GD runs in PHP’s memory space. ImageMagick doesn’t. Depending on a bunch of factors that we, as normal website owners, don’t even have a way of knowing about, that could tilt an advantage in server speed, so small that nobody would ever notice – during those few seconds when images are uploading – one way or the other, depending on which library is in use. Not that we could even know, much less care.

Load time?

Will the imaging library make a difference in how an image is processed that will affect page load times?

Again, no.

ImageMagick’s fans claim that it provides better image quality at a given compression ratio. In theory that means that if you use ImageMagick, you could have WordPress compress your images a tiny bit more and see faster load times, or better quality at the same load times. But in all honesty, I can’t tell the difference. We’ve got more important stuff to worry about.

ImageMagick is a much bigger, fancier, more comprehensive program than GD. If we had a WordPress plugin that would allow us to take full advantage of all the cool things it can do, that might be really cool and we might be able to eke out a load time advantage.
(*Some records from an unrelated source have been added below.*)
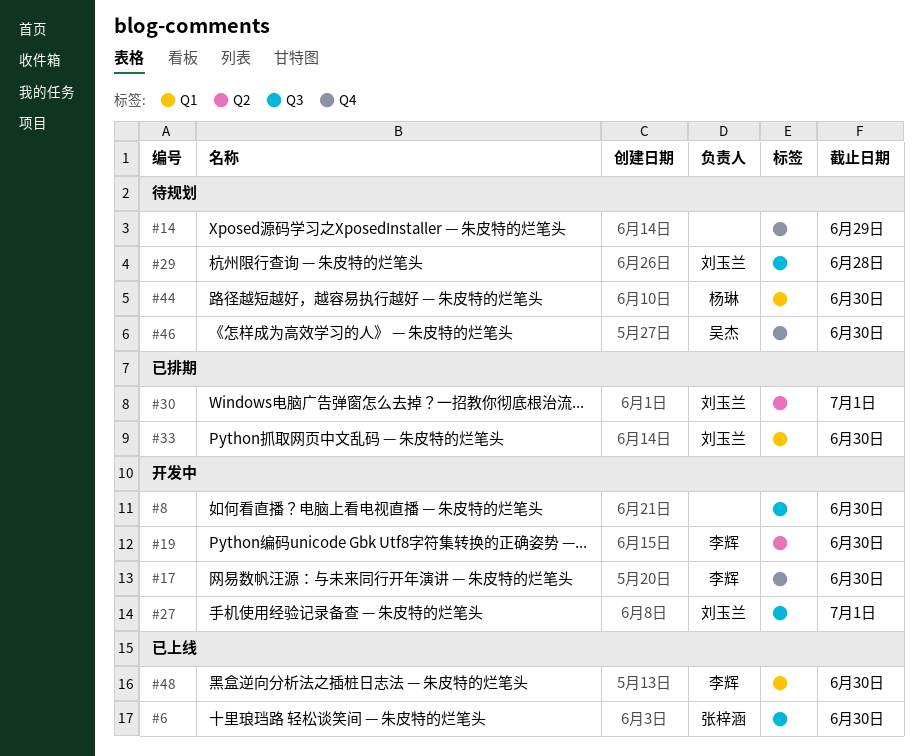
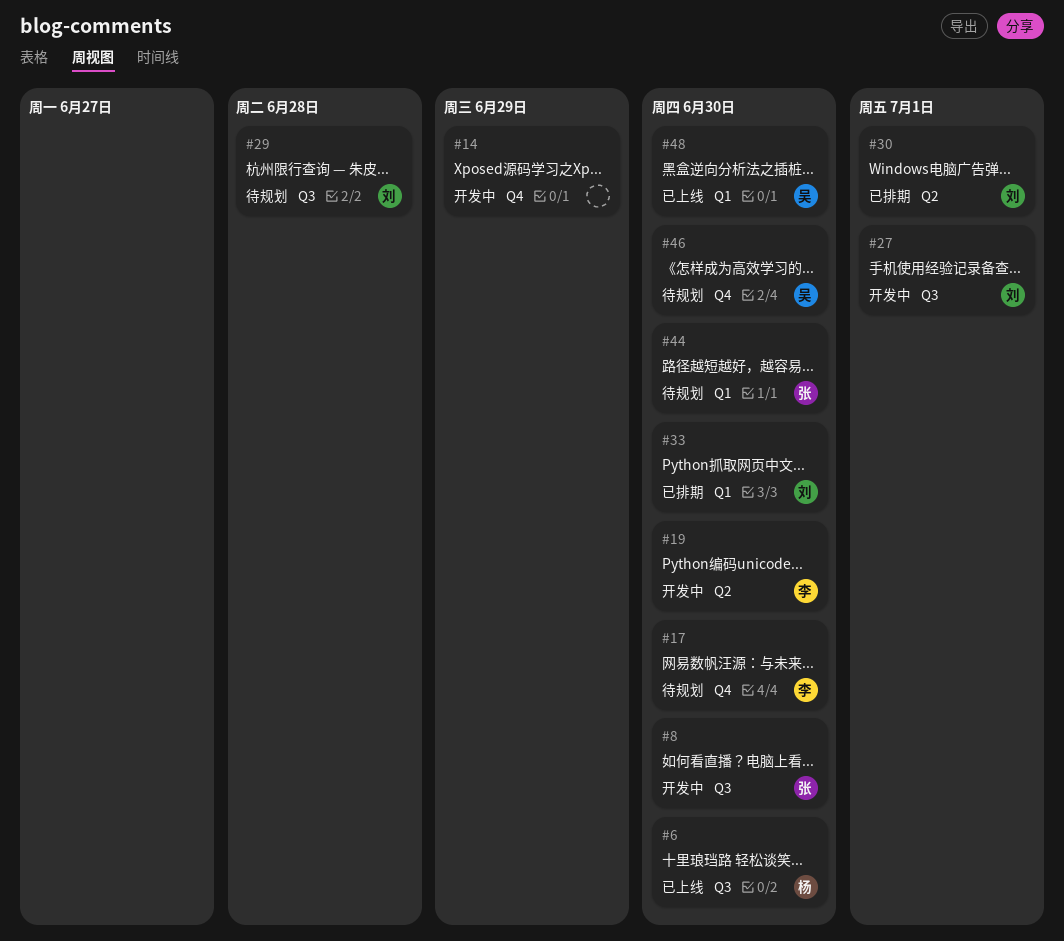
#6, owner: 张梓涵 -> 杨琳
#8, owner: none -> 张梓涵
#14, status: 待规划 -> 开发中
#17, status: 开发中 -> 待规划
#44, owner: 杨琳 -> 张梓涵
#48, owner: 李辉 -> 吴杰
But we don’t have such a plugin. Volunteers? 

GD, for its part, has a new maintainer, Wilson Chen, who is very interested in adding metadata support to the program. He has added it as a milestone in a future release. When GD gains metadata support, those of us who are so inclined can nerd out on the fine points and choose whichever imaging library we like. 

But until then, social responsibility wins out and ImageMagick remains our library of choice.

 

 

Feel better about how your site treats the people who create your content – a group that may include you – by enabling ImageMagick to preserve artists’ right metadata. Just do it. Congratulate your self in the comments.